◆ Excerpted text:
--- START ---

As widely commercialized personal wristbands that count our footsteps and monitor our sleeping patterns gradually gain a cultural foothold, some materials scientists are forging a new future for wearable bio-diagnostics through the clever application of nanotechnology. Industrial nanotechnology already enables wide-scale production of complex and useful tools (accelerometers in wristbands, for example), but seamless integration of such tools with the human body, an attractive prospect, is ripe with challenges. For example, brittle nanostructures at the heart of most electronics often require rigid encasements (e.g., metals or hard plastics) as protection from moisture and mechanical stress. This can make such structures uncomfortable bedfellows with the squishy, sweaty skin of the human body. Requisite physical robustness often amounts to sacrifices in ideal features for smart medical devices, such as robust electronic performance during long-term intimate skin contact.

Can sensing, responsiveness, and comfort be integrated into a single wearable device? A team of researchers based at Seoul National University in South Korea, along with collaborators at the University of Texas–Austin and flexible electronics company MC10 (based in Cambridge, Mass.), would surely say yes, having made an important recent contribution to body-tailored wearable electronics. Lead author D. Son of Korea and colleagues report their findings in the May issue of Nature Nanotechnology (DOI: 10.1038/nnano.2014.38; p. 397).

In an advance over previous systems, the researchers report construction of a resistive random access memory (RRAM) device that is integrated into a wearable polymer (hydrocolloid) patch for potential diagnostics and drug delivery applications. The device maintains its memory functionality when immersed in an aqueous buffer and also when stretched up to 25% strain. This flexible functionality is due in part to the use of thin serpentines as an important structural design feature (see Figure).

A schematic overview of a wearable diagnostic and drug-delivering device. RRAM is resistive random access memory. Reproduced with permission from Nature Nanotech. 9 (2014), DOI: 10.1038/nnano.2014.38; p. 397. © 2014 Macmillan Publishers Ltd.

--- END ---

◆ Stored dataset items:
--- START ---

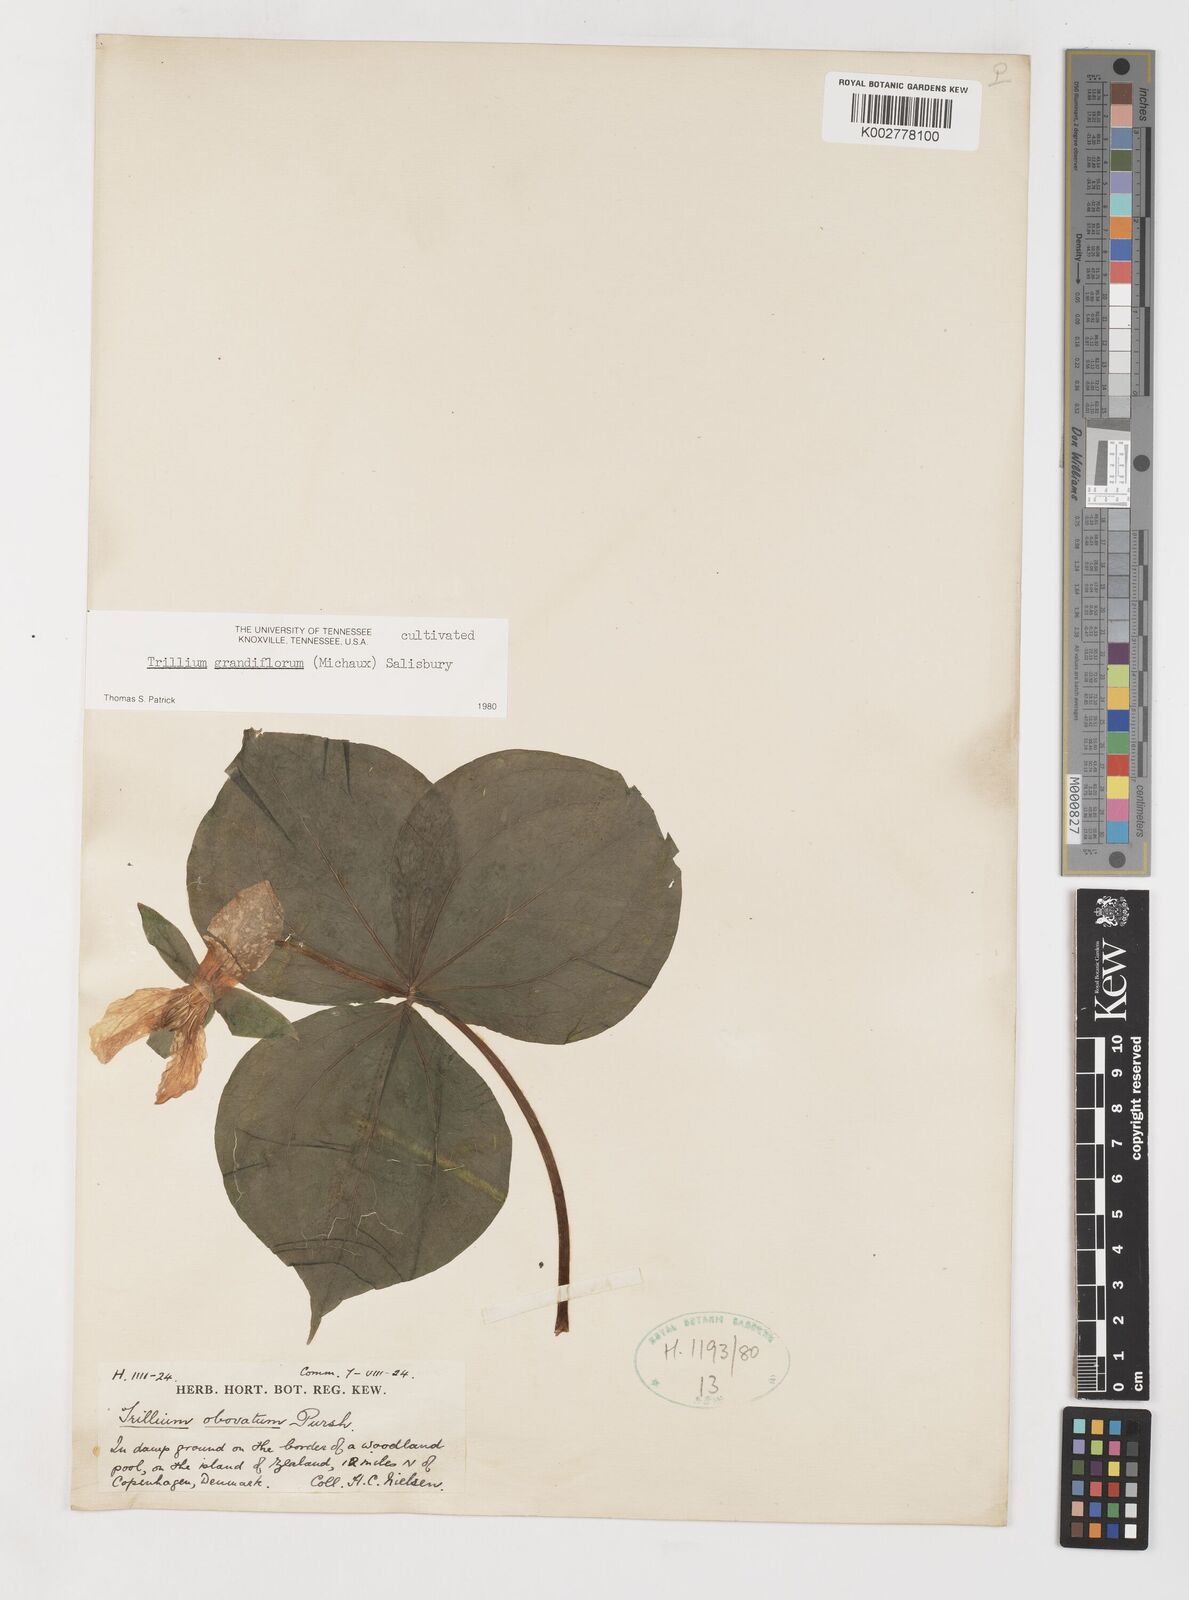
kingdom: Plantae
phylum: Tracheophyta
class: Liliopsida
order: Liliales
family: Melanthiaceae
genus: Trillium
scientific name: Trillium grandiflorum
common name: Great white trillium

--- END ---
--- START ---

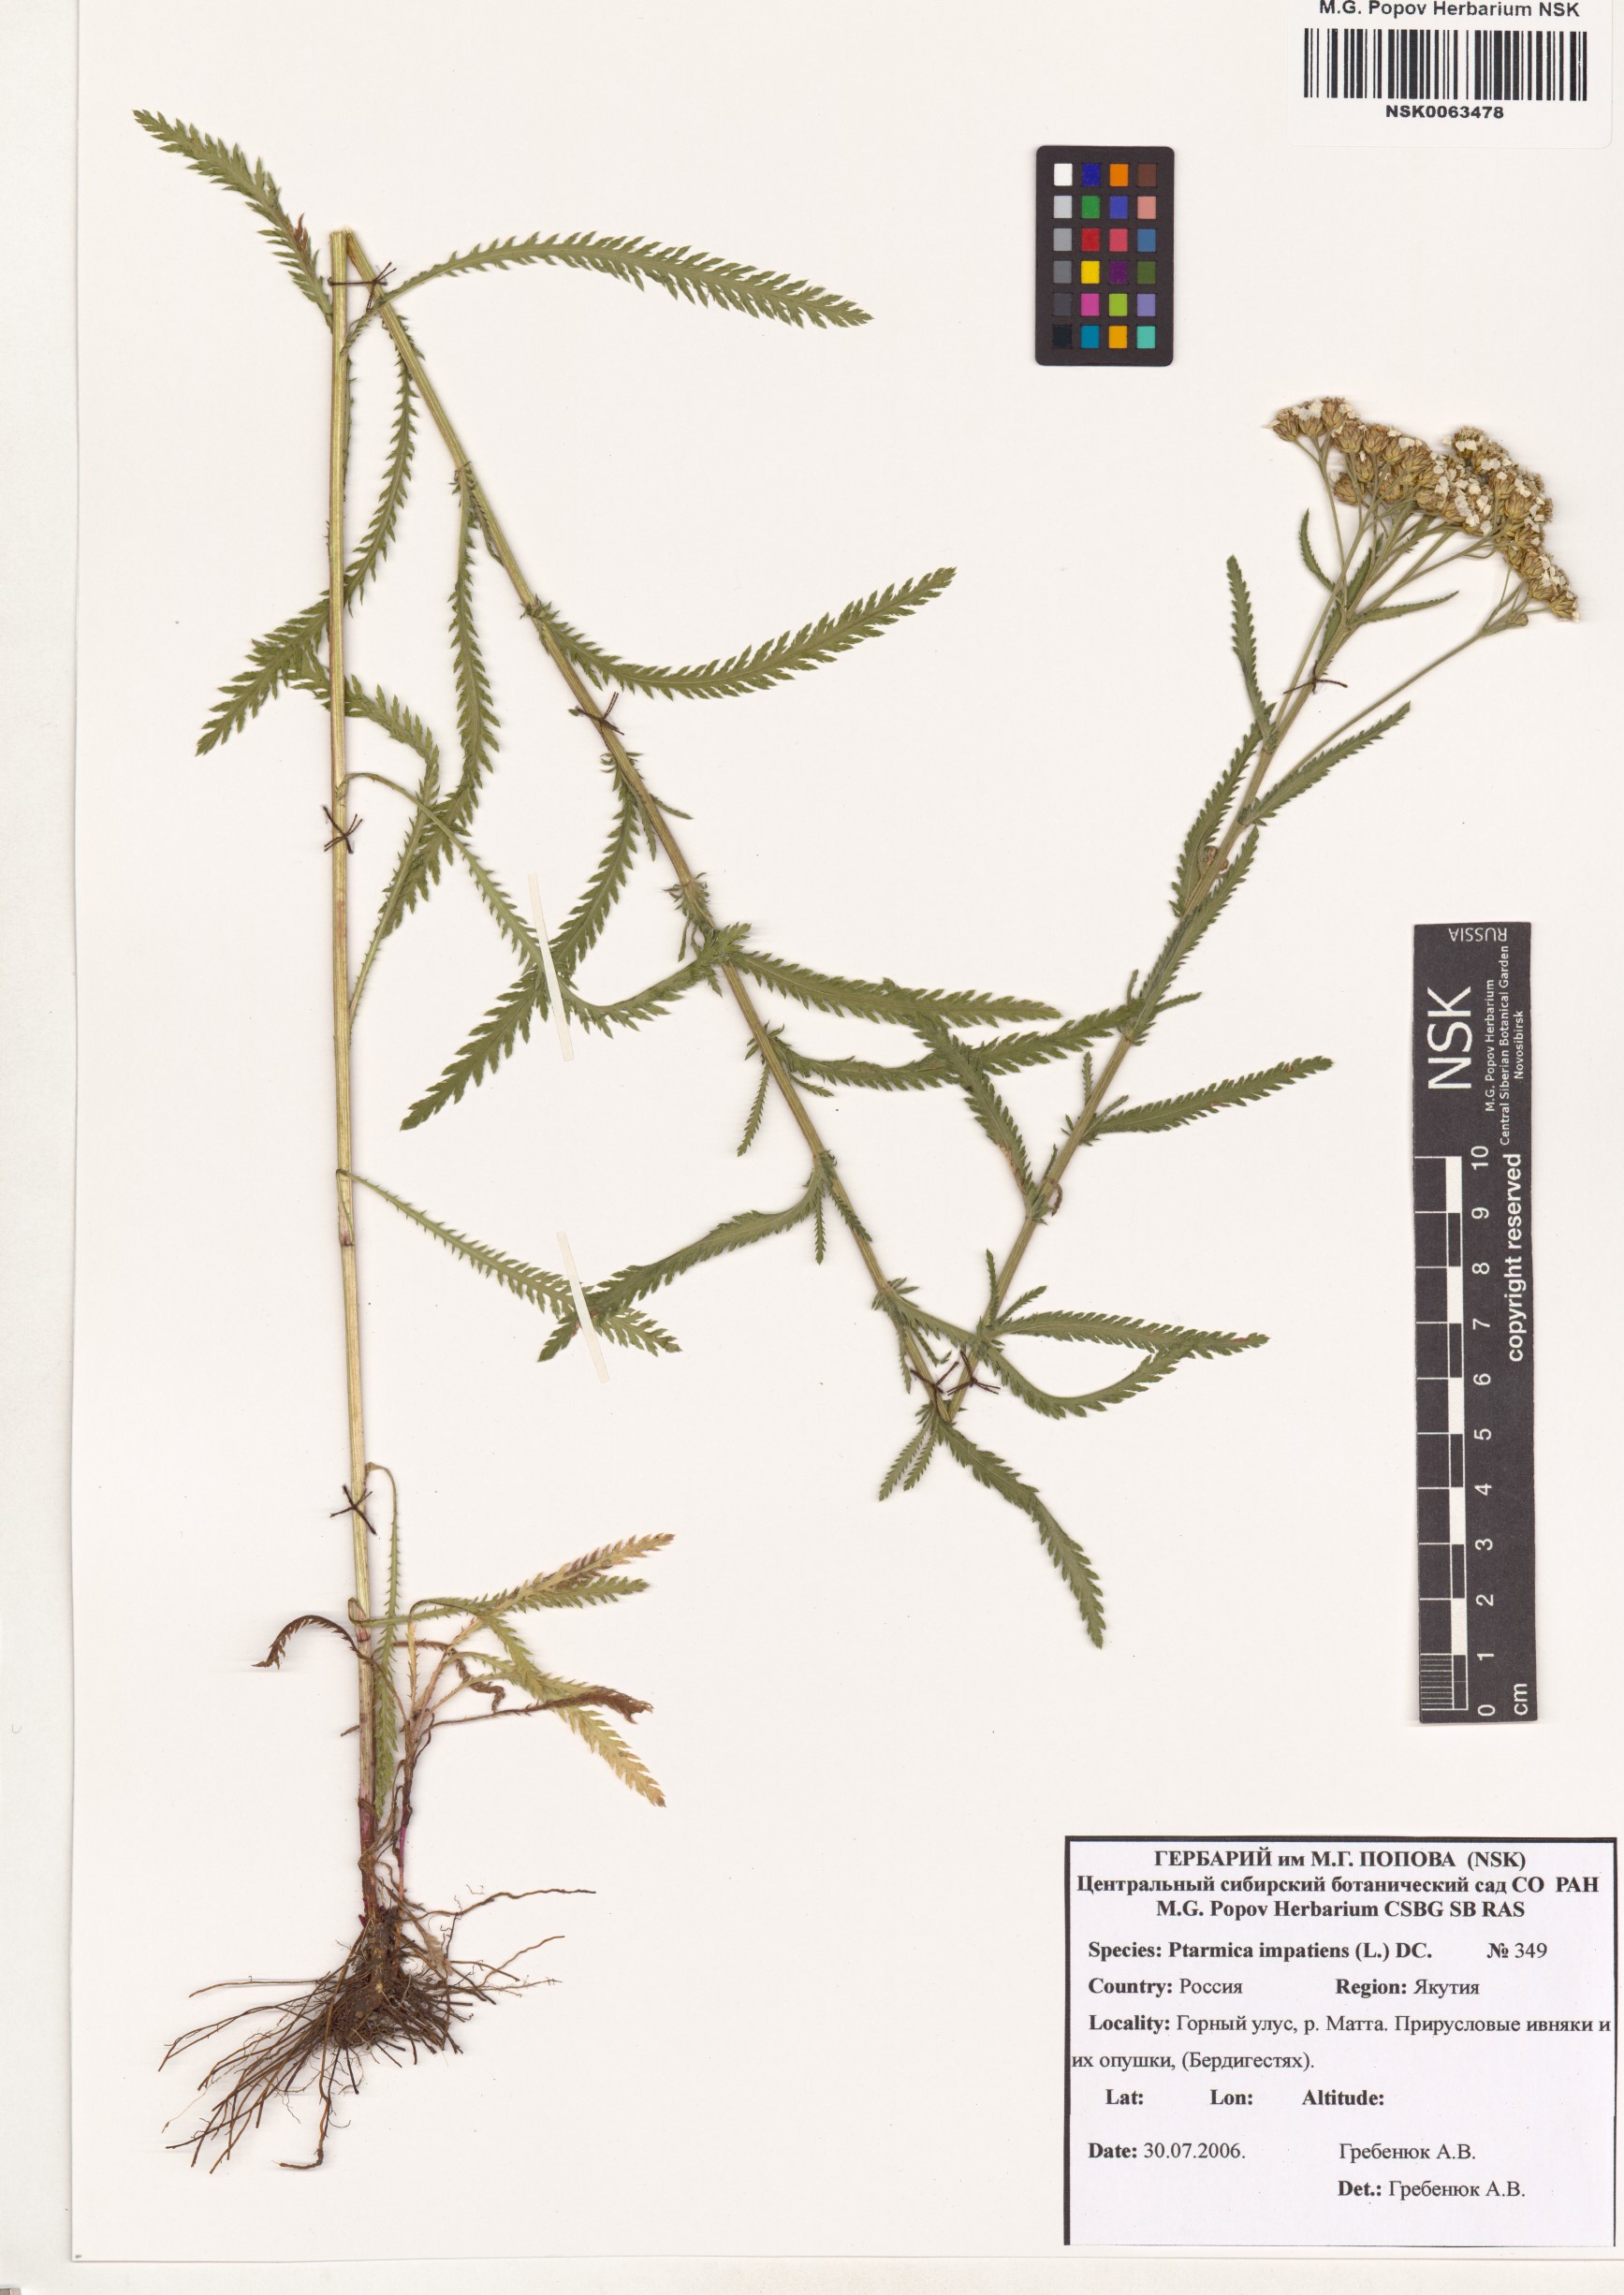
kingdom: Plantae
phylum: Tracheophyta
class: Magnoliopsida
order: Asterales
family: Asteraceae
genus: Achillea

--- END ---

◆ Task instructions:
Print the stretch of the wearable-electronics article from "In an advance" through "Macmillan Publishers Ltd.", copying it word for word.

◆ Task response:
In an advance over previous systems, the researchers report construction of a resistive random access memory (RRAM) device that is integrated into a wearable polymer (hydrocolloid) patch for potential diagnostics and drug delivery applications. The device maintains its memory functionality when immersed in an aqueous buffer and also when stretched up to 25% strain. This flexible functionality is due in part to the use of thin serpentines as an important structural design feature (see Figure).

A schematic overview of a wearable diagnostic and drug-delivering device. RRAM is resistive random access memory. Reproduced with permission from Nature Nanotech. 9 (2014), DOI: 10.1038/nnano.2014.38; p. 397. © 2014 Macmillan Publishers Ltd.